Разумеется, моей Маше предстояло претерпеть некоторые изменения. Новые партнеры, несколько иное решение всего спектакля не могли не внести каких-то поправок, уточнений. Но Николай Николаевич делал каждое свое замечание так мягко, так осторожно и тактично, будто боялся спугнуть или обидеть подлинную трепетную толстовскую Машу.
В спектакле Александринского театра Маша являлась девушкой сильной и страстной. Синельников изменил несколько мизансцен, расставил несколько новых акцентов, и все это — {216} с одной задачей: сделать Машу более мягкой и женственной, сделать ее душевнее и теплее.
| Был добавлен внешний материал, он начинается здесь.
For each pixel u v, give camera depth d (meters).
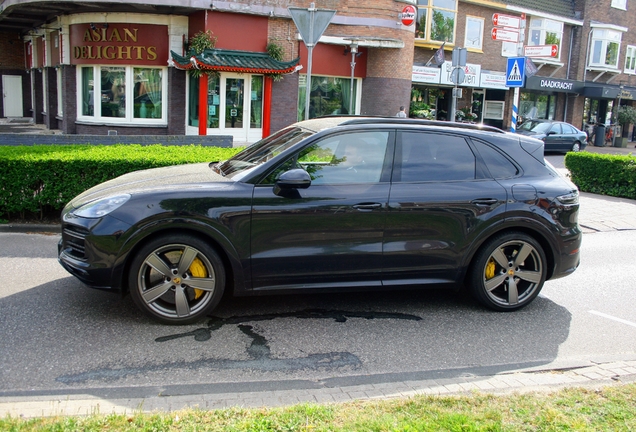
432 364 4.26
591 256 7.86
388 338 4.73
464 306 5.59
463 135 5.38
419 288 5.23
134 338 4.51
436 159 5.25
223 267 4.79
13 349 4.21
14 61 27.95
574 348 4.67
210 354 4.29
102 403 3.38
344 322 5.05
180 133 19.06
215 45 18.31
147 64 18.55
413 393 3.63
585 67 32.22
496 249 5.30
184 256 4.70
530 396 3.51
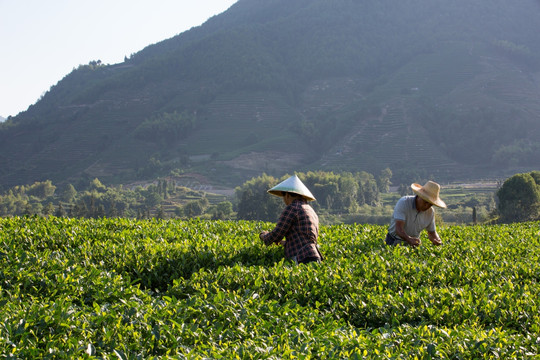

Ему хотелось, чтобы образ молодой цыганки, навсегда полюбившей Федю, был в высшей степени чистым и нежным. Выполняя указания и советы Николая Николаевича, я испытывала радость второго рождения моей любимой сценической героини.
В работе над последующими спектаклями — «Коварство и любовь» и «Бесприданница» — мне довелось познакомиться с некоторыми замечательными особенностями творческой индивидуальности Синельникова.
Поначалу показалось странным и непривычным, что Синельников, репетируя драму Шиллера, уделяет особое внимание не кульминационным сценам пьесы, когда разворачивается во всю ширь драма Луизы Миллер, а, наоборот, первой ее сцене, не содержащей, казалось бы, никаких особенных эмоциональных сложностей. Первому появлению Луизы, ее диалогам с отцом, а затем — с Фердинандом Николай Николаевич придавал огромное значение. Как-то на репетиции он заставил нас повторить эту сцену семь раз.
— Необходимо дать экспозицию сюжета и образов, — говорил он. — Если подводы к главным сценам, предварительная разработка образов будут сделаны правильно и тщательно, тогда центральные эпизоды не потребуют от актеров столько сил, не будут нуждаться в перенапряжении темперамента. Зритель тогда с большим эмоциональным накалом воспримет главное в пьесе…
Мне довелось на собственном опыте убедиться в мудрости советов выдающегося режиссера.
Об этом же говорил Синельников и на репетициях «Бесприданницы», занимая в ролях Ивана, слуги в кофейной, и Гаврилы, клубного буфетчика — с их диалога начинается «Бесприданница» — против обыкновения актеров первого положения.
Николай Николаевич предложил совершенно новое для меня решение образа Луизы Миллер. Оно заключалось в драматизации этого традиционно «голубого» персонажа мировой драматургии.
— Не нужно акцентировать трогательность и беспомощность Луизы, это — дурная традиция, — сказал мне Синельников. — Посмотрите, что она говорит Фердинанду: «Если я могу удержать тебя только ценой преступления, то у меня хватит решимости тебя потерять». Или дальше: «Дай мне оживить {217} своим примером твое изнемогающее мужество! Позволь мне быть героиней этого мгновения»… Неужели так стала бы говорить инфантильная девица, каких под именем Луизы Миллер много развелось на русской сцене!..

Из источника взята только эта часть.